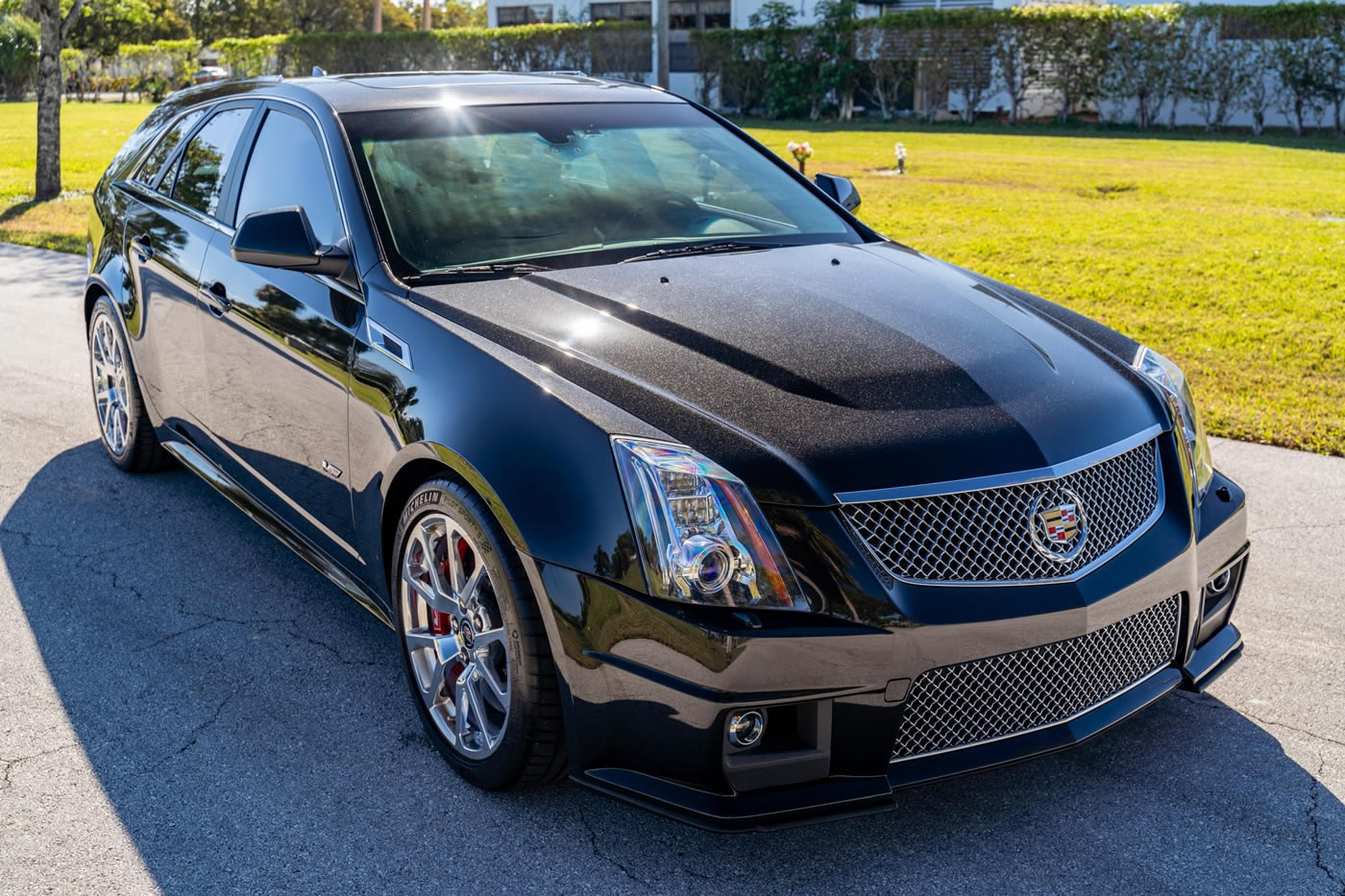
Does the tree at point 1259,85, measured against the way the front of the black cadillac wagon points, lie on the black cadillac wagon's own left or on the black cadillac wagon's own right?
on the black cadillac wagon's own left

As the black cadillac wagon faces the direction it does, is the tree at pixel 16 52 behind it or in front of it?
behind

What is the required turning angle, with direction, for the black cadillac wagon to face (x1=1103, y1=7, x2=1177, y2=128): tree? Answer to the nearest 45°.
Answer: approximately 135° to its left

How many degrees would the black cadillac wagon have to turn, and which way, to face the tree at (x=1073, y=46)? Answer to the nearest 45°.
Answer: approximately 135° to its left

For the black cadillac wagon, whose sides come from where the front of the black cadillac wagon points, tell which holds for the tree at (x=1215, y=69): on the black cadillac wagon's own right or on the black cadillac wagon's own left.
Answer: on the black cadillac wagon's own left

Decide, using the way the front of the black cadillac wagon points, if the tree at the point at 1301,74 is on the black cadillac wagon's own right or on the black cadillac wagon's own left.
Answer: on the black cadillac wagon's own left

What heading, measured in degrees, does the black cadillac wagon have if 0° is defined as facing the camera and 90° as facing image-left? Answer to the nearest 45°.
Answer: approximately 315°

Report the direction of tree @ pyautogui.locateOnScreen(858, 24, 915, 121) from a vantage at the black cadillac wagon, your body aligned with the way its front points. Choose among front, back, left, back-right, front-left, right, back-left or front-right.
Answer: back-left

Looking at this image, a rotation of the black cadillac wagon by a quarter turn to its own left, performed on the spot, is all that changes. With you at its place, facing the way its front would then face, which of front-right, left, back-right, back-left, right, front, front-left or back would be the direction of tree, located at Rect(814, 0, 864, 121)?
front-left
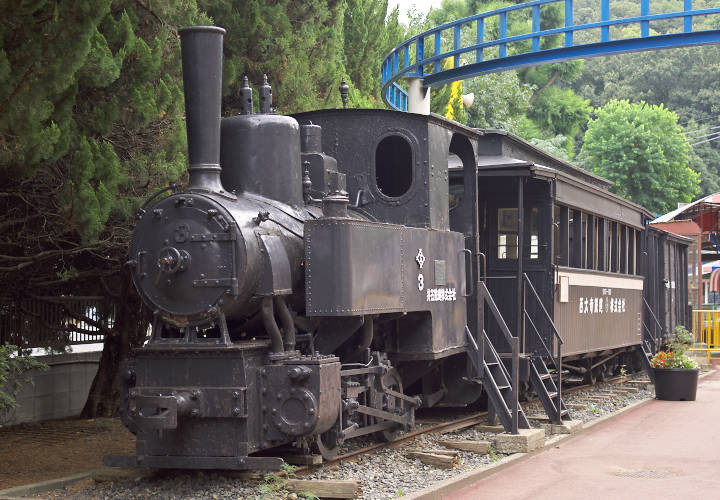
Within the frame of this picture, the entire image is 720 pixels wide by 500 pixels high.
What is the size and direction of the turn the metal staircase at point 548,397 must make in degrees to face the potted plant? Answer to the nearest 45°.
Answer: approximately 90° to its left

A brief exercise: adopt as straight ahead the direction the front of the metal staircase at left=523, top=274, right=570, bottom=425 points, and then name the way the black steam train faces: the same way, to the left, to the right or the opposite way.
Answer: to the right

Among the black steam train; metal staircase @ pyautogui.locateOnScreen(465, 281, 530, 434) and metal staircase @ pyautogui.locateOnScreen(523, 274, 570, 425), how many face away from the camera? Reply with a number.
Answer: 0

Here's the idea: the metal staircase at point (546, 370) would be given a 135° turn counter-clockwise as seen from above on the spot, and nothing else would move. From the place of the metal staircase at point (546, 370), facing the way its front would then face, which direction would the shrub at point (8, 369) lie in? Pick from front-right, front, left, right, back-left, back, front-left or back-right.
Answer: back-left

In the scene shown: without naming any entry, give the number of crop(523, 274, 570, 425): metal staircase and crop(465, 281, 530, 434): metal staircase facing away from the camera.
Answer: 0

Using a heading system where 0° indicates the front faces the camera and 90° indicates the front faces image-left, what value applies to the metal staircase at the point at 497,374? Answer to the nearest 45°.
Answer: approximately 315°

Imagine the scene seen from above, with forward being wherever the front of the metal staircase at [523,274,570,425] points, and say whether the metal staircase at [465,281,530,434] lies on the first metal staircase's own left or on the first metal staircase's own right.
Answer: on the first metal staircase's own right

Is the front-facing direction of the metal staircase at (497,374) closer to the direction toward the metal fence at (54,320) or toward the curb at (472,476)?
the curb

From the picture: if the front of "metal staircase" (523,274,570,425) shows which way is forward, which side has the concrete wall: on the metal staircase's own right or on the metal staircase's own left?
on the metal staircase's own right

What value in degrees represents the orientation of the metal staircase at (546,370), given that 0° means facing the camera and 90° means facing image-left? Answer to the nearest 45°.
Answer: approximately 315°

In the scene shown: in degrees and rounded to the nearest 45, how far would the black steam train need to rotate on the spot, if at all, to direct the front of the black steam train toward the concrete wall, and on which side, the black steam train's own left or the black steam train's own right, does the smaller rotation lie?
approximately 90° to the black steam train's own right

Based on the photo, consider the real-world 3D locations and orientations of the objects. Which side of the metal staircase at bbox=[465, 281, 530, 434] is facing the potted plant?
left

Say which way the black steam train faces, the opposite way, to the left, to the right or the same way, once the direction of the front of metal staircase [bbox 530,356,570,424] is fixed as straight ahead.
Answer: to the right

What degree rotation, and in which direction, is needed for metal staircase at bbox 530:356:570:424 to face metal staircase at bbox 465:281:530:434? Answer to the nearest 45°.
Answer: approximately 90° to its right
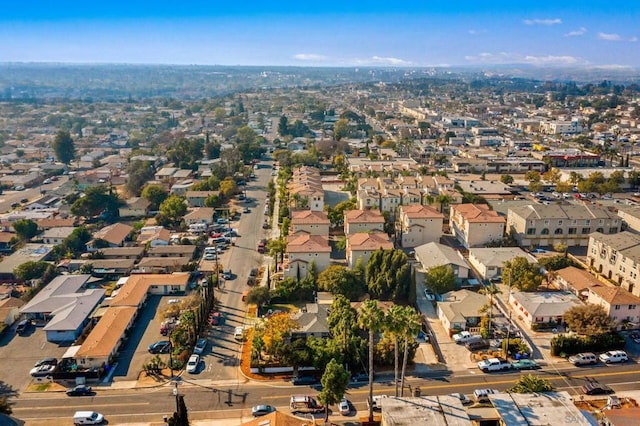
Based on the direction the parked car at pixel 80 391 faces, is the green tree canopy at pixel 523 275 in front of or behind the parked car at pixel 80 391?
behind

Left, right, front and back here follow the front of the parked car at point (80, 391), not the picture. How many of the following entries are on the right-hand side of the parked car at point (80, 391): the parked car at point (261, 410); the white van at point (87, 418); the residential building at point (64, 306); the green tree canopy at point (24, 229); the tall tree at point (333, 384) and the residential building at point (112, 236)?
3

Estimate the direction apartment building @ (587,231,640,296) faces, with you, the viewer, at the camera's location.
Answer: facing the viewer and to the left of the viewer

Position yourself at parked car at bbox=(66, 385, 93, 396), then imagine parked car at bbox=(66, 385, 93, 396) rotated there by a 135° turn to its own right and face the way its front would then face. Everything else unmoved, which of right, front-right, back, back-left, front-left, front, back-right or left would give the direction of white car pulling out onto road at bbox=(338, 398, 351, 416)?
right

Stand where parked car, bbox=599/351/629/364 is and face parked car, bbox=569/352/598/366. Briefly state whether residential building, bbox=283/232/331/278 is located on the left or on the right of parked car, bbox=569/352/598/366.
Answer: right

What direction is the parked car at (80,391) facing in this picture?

● ● ● ● ● ● ●

What you will do →
Copy out all of the data above word for word, leaving out the pictures.

Result →
Does the tree at point 1259,85, measured against the way the front of the black cadillac wagon points, lie on the black cadillac wagon's own left or on the black cadillac wagon's own right?
on the black cadillac wagon's own left

As the black cadillac wagon faces the direction it does, is the tree at pixel 16 52 behind it or in front of it?
behind

What is the required turning angle, with direction, for the black cadillac wagon to face (x1=1103, y1=7, x2=1177, y2=128): tree? Answer to the nearest 45°.
Answer: approximately 135° to its left

How many degrees would the black cadillac wagon have to turn, and which way, to face the tree at (x=1073, y=46)? Answer to the nearest 45°.
Answer: approximately 135° to its left

For the black cadillac wagon, whose sides come from where the front of the black cadillac wagon points, tell which holds for the tree at (x=1215, y=69): on the black cadillac wagon's own right or on the black cadillac wagon's own left.
Answer: on the black cadillac wagon's own left

Decide, using the way the front of the black cadillac wagon points, if the tree at the point at 1301,74 is on the black cadillac wagon's own right or on the black cadillac wagon's own left.
Answer: on the black cadillac wagon's own left

What heading, measured in degrees, does the black cadillac wagon have if 0° is defined as facing the camera and 90° as facing image-left? Answer to the nearest 45°.
Answer: approximately 315°

Report the direction of tree @ pyautogui.locateOnScreen(858, 24, 915, 121) from a vantage at the black cadillac wagon, your body aligned with the way its front points. Choose among front, back, left, back-right, front-left, right, back-left or front-right.
Answer: back-left

Looking at this image, a rotation of the black cadillac wagon by a quarter turn to its own left, performed on the spot, is all that changes. With you at its place, facing the way its front would then face, which of front-right, left, back-right, back-left, right, front, front-left or back would be the direction of tree, located at Rect(814, 0, 864, 121)?
front-left
Within the frame of this picture, the entire image is 720 pixels wide by 500 pixels high.
What is the size and direction of the turn the metal staircase at point 548,397 must make in degrees to face the potted plant? Answer to the nearest 45°.
Answer: approximately 90° to its left

A brief exercise: adopt as straight ahead the direction the front of the metal staircase at left=523, top=274, right=570, bottom=425 points, and then name the way the black steam train faces: the same way, to the left, to the right or the opposite way.
Answer: to the right

Among the black steam train; metal staircase @ pyautogui.locateOnScreen(465, 281, 530, 434) and metal staircase @ pyautogui.locateOnScreen(523, 274, 570, 425), how many face away from the camera? Reply with a number.
Answer: 0

Here's the idea: the metal staircase at point (546, 370) would be given a 135° turn counter-clockwise as seen from above on the spot, and nothing else would move. From the place of the metal staircase at point (546, 370), facing the way its front would then face, which direction would the shrub at point (8, 369) lie in? Pick from front-right, front, left, right, back-left, back, front-left or back-right.
Answer: back-left

In the scene shown: without naming any entry, give the number of crop(523, 274, 570, 425): metal staircase and crop(465, 281, 530, 434): metal staircase facing away from the camera.
Answer: 0

Using a heading system where 0° indicates the front faces the camera and 90° indicates the front faces image-left, what value applies to the metal staircase at the point at 497,374? Answer to the nearest 45°.
Answer: approximately 315°

Imagine the scene seen from above, with forward being wherever the front of the metal staircase at [523,274,570,425] points, and say whether the metal staircase at [465,281,530,434] lies on the first metal staircase's own left or on the first metal staircase's own right.
Answer: on the first metal staircase's own right

Is the front-facing direction of the metal staircase at (497,374) closer to the direction toward the metal fence at (54,320) or toward the curb at (472,476)?
the curb

From the picture: if the front of "metal staircase" (523,274,570,425) shows which way is forward, which side has the concrete wall: on the metal staircase's own right or on the metal staircase's own left?
on the metal staircase's own right

What value in degrees represents the orientation of the metal staircase at (546,370), given that 0° means facing the camera and 90° means facing image-left? Answer to the nearest 45°.
Answer: approximately 315°

In the scene shown: in degrees and rounded to the nearest 45, how far would the black steam train need to rotate on the spot, if at all, to direct the front of the black steam train toward the concrete wall, and on which side, the black steam train's own left or the black steam train's own right, does the smaller rotation lie?
approximately 90° to the black steam train's own right

Based on the photo, consider the real-world 3D locations and orientations of the objects. Which side of the metal staircase at bbox=[465, 281, 530, 434] is facing the potted plant?
left

Say which way the black steam train faces, the opposite way, to the left, to the right or the same way, once the direction of the front of metal staircase [bbox 530,356,570,424] is fixed as straight ahead.
Answer: to the right

What degree rotation, and in which direction, is needed for metal staircase at bbox 530:356:570:424 to face metal staircase at bbox 465:281:530:434? Answer to the nearest 45°.
Answer: approximately 90° to its right
Based on the direction the parked car at pixel 80 391 faces, is the green tree canopy at pixel 523 275 in front of or behind the parked car at pixel 80 391?
behind

Left, right, front and back here follow the front of the parked car at point (80, 391), not the picture. How many of the following entries are on the right-hand side of the parked car at point (80, 391): the parked car at point (261, 410); the white van at point (87, 418); the residential building at point (64, 306); the green tree canopy at point (24, 229); the tall tree at point (333, 384) and the residential building at point (112, 236)?
3

Estimate the direction apartment building @ (587,231,640,296) faces, with you, the viewer, at the camera's location.
Answer: facing the viewer and to the left of the viewer

Position yourself at parked car at bbox=(66, 385, 93, 396), then imagine parked car at bbox=(66, 385, 93, 396) rotated there by a 135° turn to its own right and face the way its front would then face. Everything else unmoved, which of right, front-right, back, back-left, front-left, front, back-right or left would give the direction of white car pulling out onto road at bbox=(338, 398, 351, 416)?
right

Stand where parked car, bbox=599/351/629/364 is and face parked car, bbox=569/352/598/366. Briefly state whether residential building, bbox=283/232/331/278 is located on the left or on the right of parked car, bbox=569/352/598/366.
Answer: right

What direction is the parked car at (80,391) facing in this picture?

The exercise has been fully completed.